In this multicenter cohort study, the cumulative incidence of acute ischemic stroke in hospitalized patients with COVID-19 was ≈2%, with a higher risk in patients treated at an intensive care unit. The majority of stroke patients had a poor outcome. The association between ischemic stroke and pulmonary embolism warrants further investigation.
目前文献中报道的 2019 年冠状病毒病(COVID-19)患者中缺血性脑卒中的发生率各不相同,且风险因素尚不明确。我们评估了住院 COVID-19 患者中急性缺血性脑卒中的发生率、风险因素和结局。
我们纳入了 2020 年 3 月 1 日至 8 月 1 日期间在参与国际 CAPACITY-COVID 登记研究的 16 家荷兰医院住院、实验室确诊的严重急性呼吸综合征冠状病毒 2(SARS-CoV-2)感染患者。对这些患者发生急性缺血性脑卒中的情况进行了筛查。我们计算了缺血性脑卒中的累积发生率,并比较了有和无缺血性脑卒中患者的风险因素、心血管并发症和院内死亡率。
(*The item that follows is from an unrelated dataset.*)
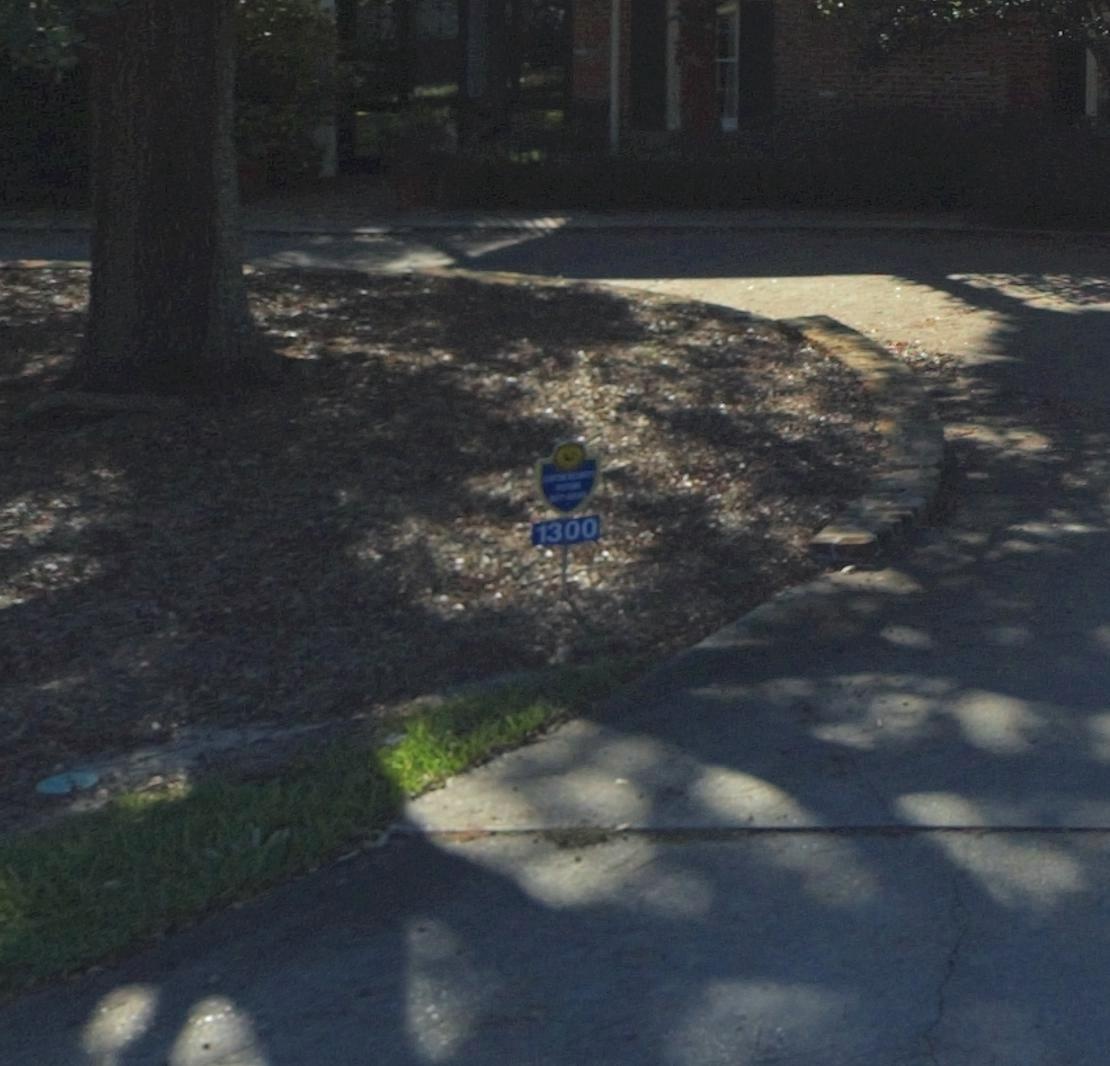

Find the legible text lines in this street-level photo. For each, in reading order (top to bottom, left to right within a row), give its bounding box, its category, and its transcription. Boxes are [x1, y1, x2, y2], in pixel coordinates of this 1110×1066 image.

[533, 515, 600, 546] StreetNumber: 1300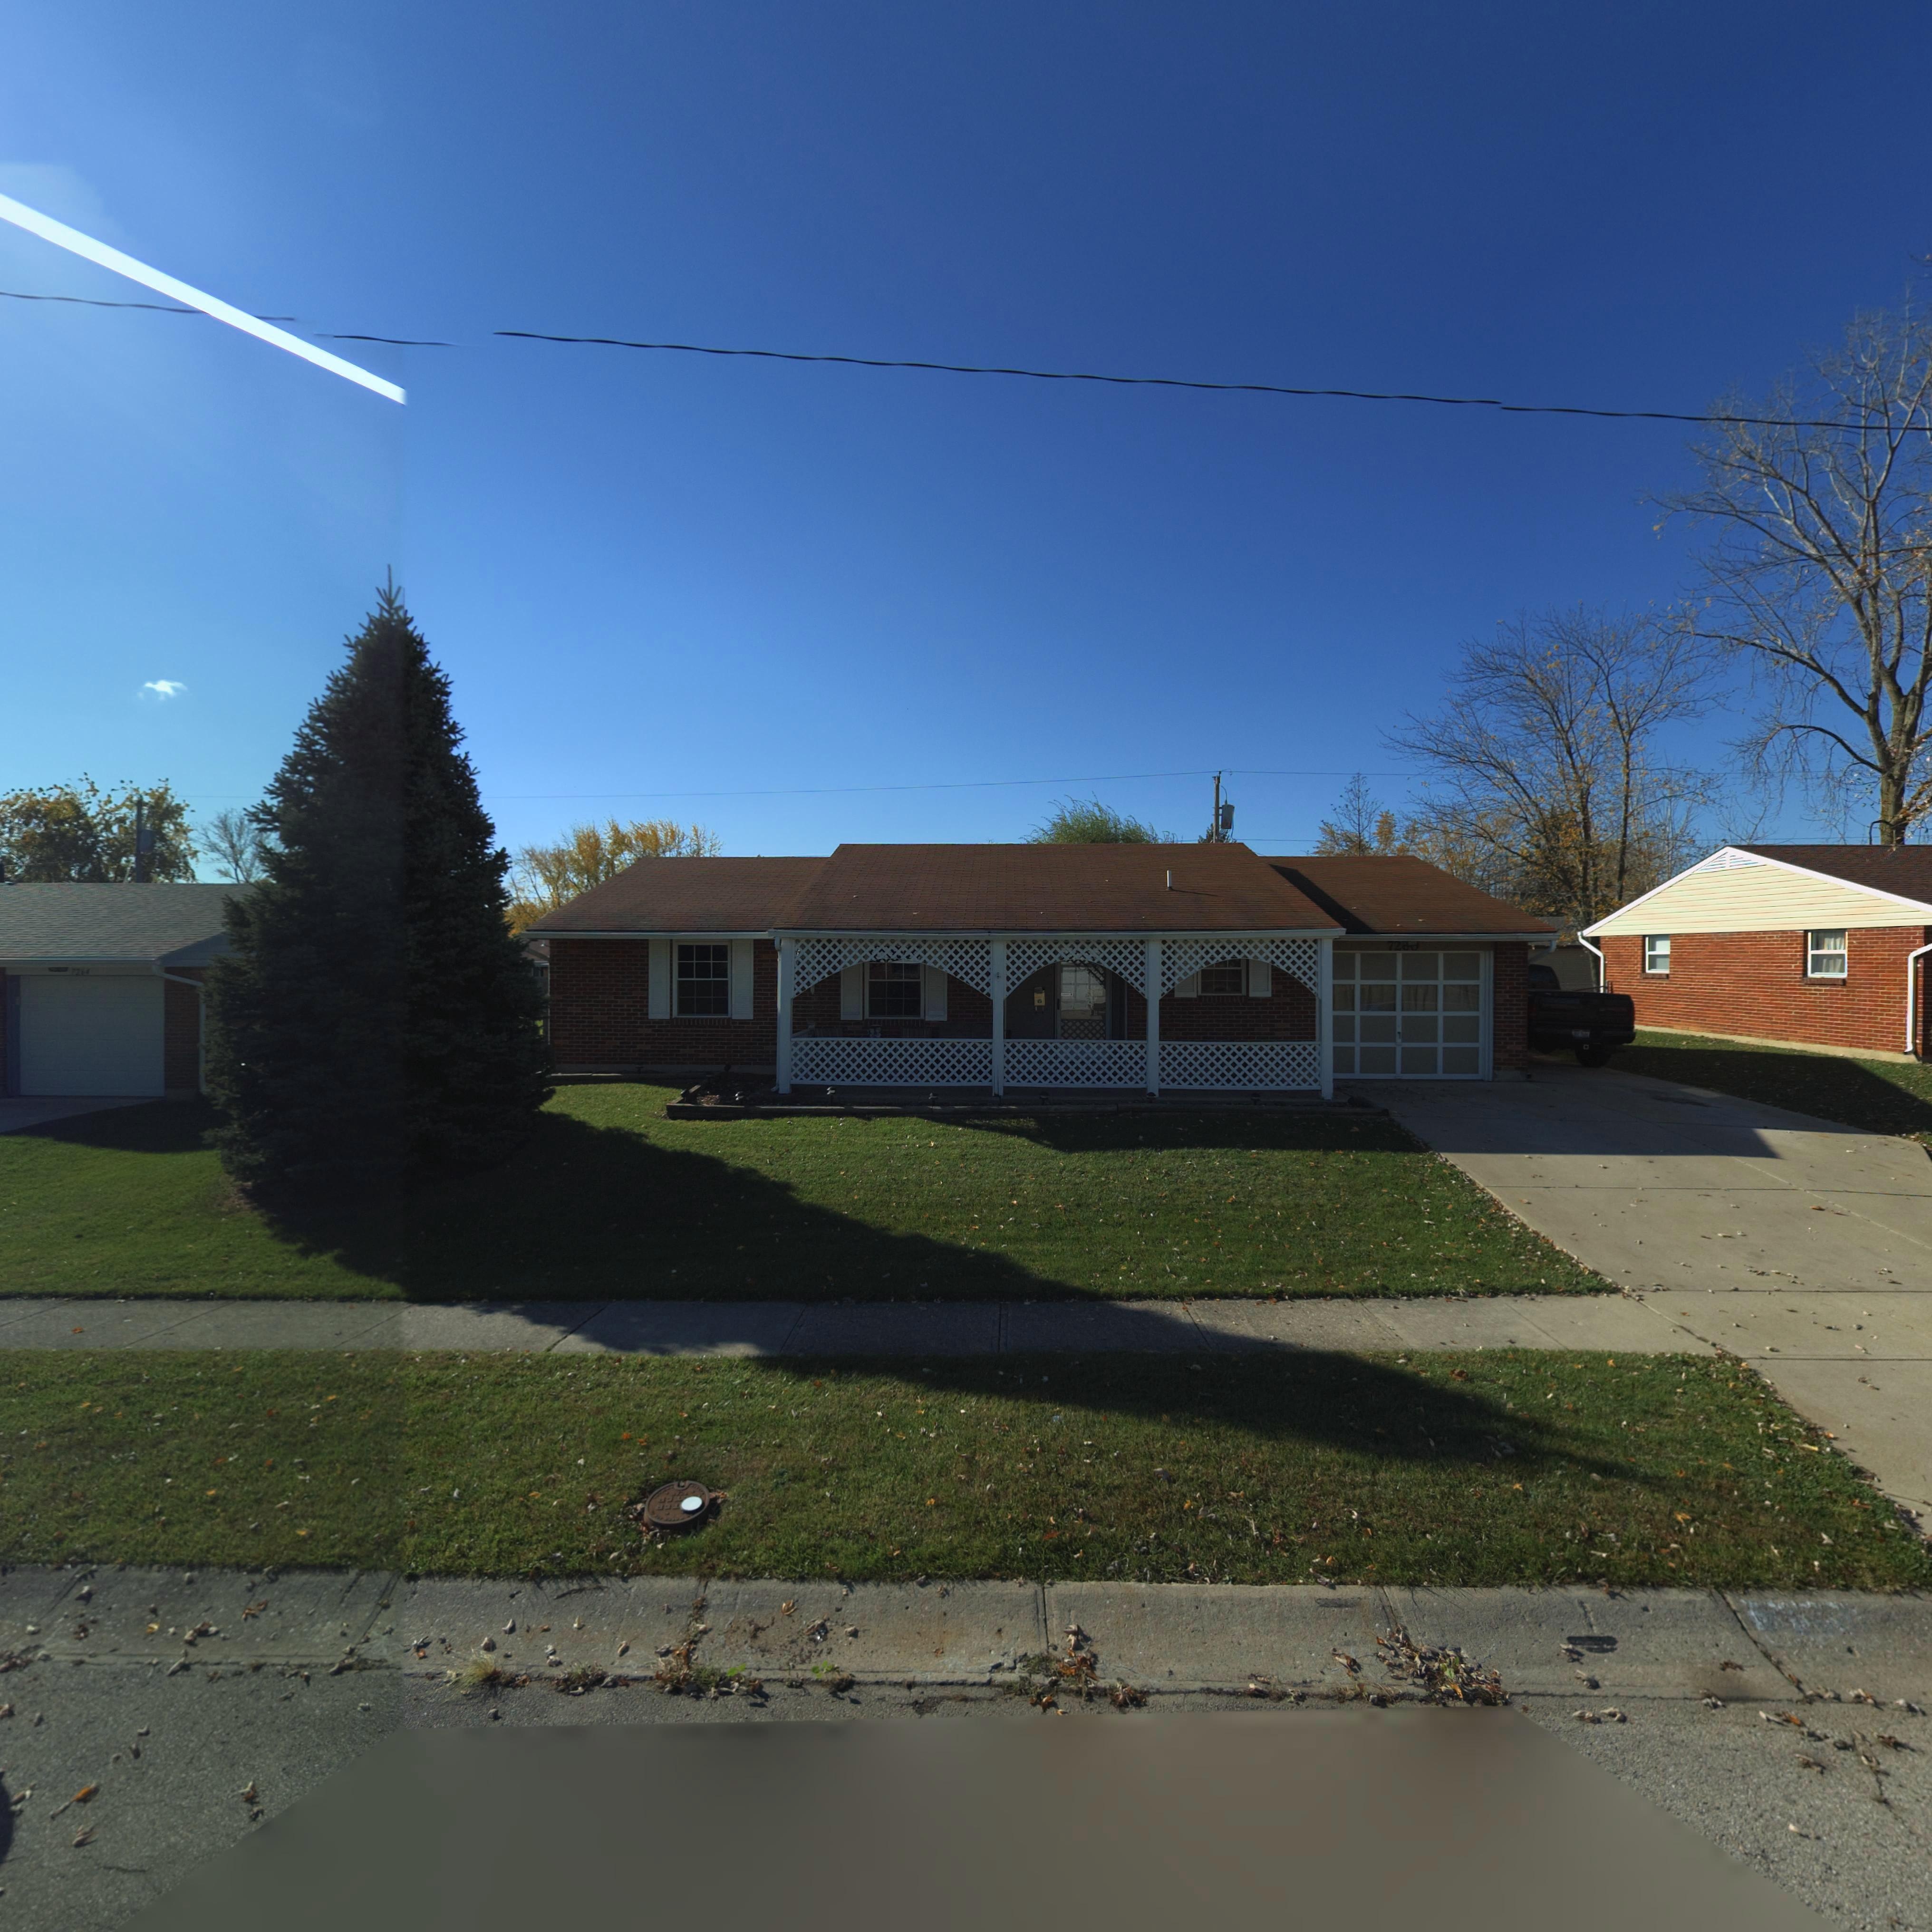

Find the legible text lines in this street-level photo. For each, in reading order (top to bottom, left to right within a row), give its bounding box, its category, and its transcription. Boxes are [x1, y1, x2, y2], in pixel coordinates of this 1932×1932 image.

我们共纳入了 2147 例 COVID-19 患者,其中 586 例(27.3%)需要在重症监护病房治疗。38 例(1.8%)患者发生了缺血性脑卒中。发生脑卒中的患者年龄较大,但在性别和心血管危险因素方面无差异。COVID-19 症状出现与脑卒中诊断之间的中位时间为 2 周。在重症监护病房治疗的患者中,缺血性脑卒中的发生率更高(16/586;2.7%,而非重症监护病房 22/1561;1.4%;=0.039)。与无脑卒中的患者(160/2109;7.6%)相比,有脑卒中的患者更常见肺栓塞(8/38;21.1%;调整风险比,2.08[95%CI,1.52-2.84])。27 例缺血性脑卒中患者(71.1%)在住院期间死亡或出院时存在功能依赖性。与无脑卒中的患者相比,有脑卒中的患者院内死亡率更高(调整风险比,1.56[95%CI,1.13-2.15])。
在这项多中心队列研究中,住院 COVID-19 患者中急性缺血性脑卒中的累积发生率约为 2%,在重症监护病房治疗的患者中风险更高。大多数脑卒中患者的结局较差。缺血性脑卒中与肺栓塞之间的关联需要进一步研究。